- _Task_: Collect every line in the entries that contains the string "shown".

- _Task data_:
┄┄┄┄┄┄┄┄┄┄
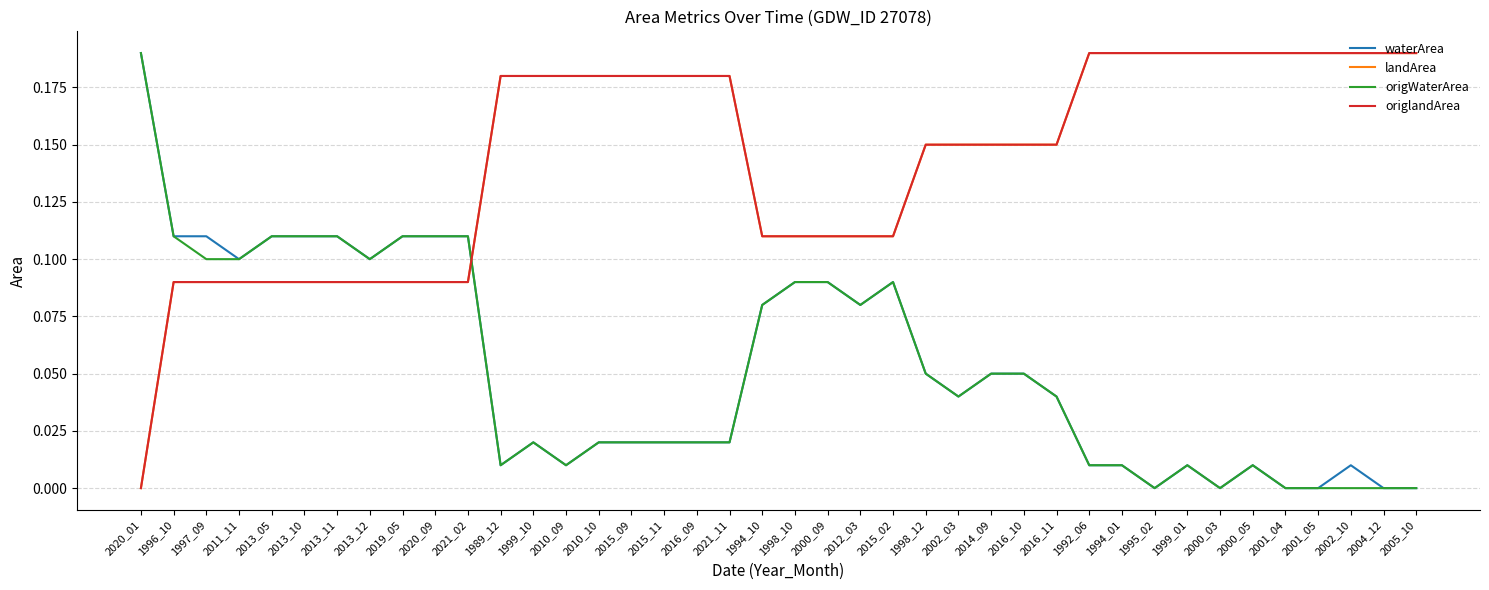

Reading right to left, transcribe all the data shown in this chart.

waterArea: 2005_10=0.0	2004_12=0.0	2002_10=0.0	2001_05=0.0	2001_04=0.0	2000_05=0.0	2000_03=0.0	1999_01=0.0	1995_02=0.0	1994_01=0.0	1992_06=0.0	2016_11=0.0	2016_10=0.1	2014_09=0.1	2002_03=0.0	1998_12=0.1	2015_02=0.1	2012_03=0.1	2000_09=0.1	1998_10=0.1	1994_10=0.1	2021_11=0.0	2016_09=0.0	2015_11=0.0	2015_09=0.0	2010_10=0.0	2010_09=0.0	1999_10=0.0	1989_12=0.0	2021_02=0.1	2020_09=0.1	2019_05=0.1	2013_12=0.1	2013_11=0.1	2013_10=0.1	2013_05=0.1	2011_11=0.1	1997_09=0.1	1996_10=0.1	2020_01=0.2
landArea: 2005_10=0.2	2004_12=0.2	2002_10=0.2	2001_05=0.2	2001_04=0.2	2000_05=0.2	2000_03=0.2	1999_01=0.2	1995_02=0.2	1994_01=0.2	1992_06=0.2	2016_11=0.1	2016_10=0.1	2014_09=0.1	2002_03=0.1	1998_12=0.1	2015_02=0.1	2012_03=0.1	2000_09=0.1	1998_10=0.1	1994_10=0.1	2021_11=0.2	2016_09=0.2	2015_11=0.2	2015_09=0.2	2010_10=0.2	2010_09=0.2	1999_10=0.2	1989_12=0.2	2021_02=0.1	2020_09=0.1	2019_05=0.1	2013_12=0.1	2013_11=0.1	2013_10=0.1	2013_05=0.1	2011_11=0.1	1997_09=0.1	1996_10=0.1	2020_01=0.0
origWaterArea: 2005_10=0.0	2004_12=0.0	2002_10=0.0	2001_05=0.0	2001_04=0.0	2000_05=0.0	2000_03=0.0	1999_01=0.0	1995_02=0.0	1994_01=0.0	1992_06=0.0	2016_11=0.0	2016_10=0.1	2014_09=0.1	2002_03=0.0	1998_12=0.1	2015_02=0.1	2012_03=0.1	2000_09=0.1	1998_10=0.1	1994_10=0.1	2021_11=0.0	2016_09=0.0	2015_11=0.0	2015_09=0.0	2010_10=0.0	2010_09=0.0	1999_10=0.0	1989_12=0.0	2021_02=0.1	2020_09=0.1	2019_05=0.1	2013_12=0.1	2013_11=0.1	2013_10=0.1	2013_05=0.1	2011_11=0.1	1997_09=0.1	1996_10=0.1	2020_01=0.2
origlandArea: 2005_10=0.2	2004_12=0.2	2002_10=0.2	2001_05=0.2	2001_04=0.2	2000_05=0.2	2000_03=0.2	1999_01=0.2	1995_02=0.2	1994_01=0.2	1992_06=0.2	2016_11=0.1	2016_10=0.1	2014_09=0.1	2002_03=0.1	1998_12=0.1	2015_02=0.1	2012_03=0.1	2000_09=0.1	1998_10=0.1	1994_10=0.1	2021_11=0.2	2016_09=0.2	2015_11=0.2	2015_09=0.2	2010_10=0.2	2010_09=0.2	1999_10=0.2	1989_12=0.2	2021_02=0.1	2020_09=0.1	2019_05=0.1	2013_12=0.1	2013_11=0.1	2013_10=0.1	2013_05=0.1	2011_11=0.1	1997_09=0.1	1996_10=0.1	2020_01=0.0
┄┄┄┄┄┄┄┄┄┄
- _Task result_:
Reading right to left, transcribe all the data shown in this chart.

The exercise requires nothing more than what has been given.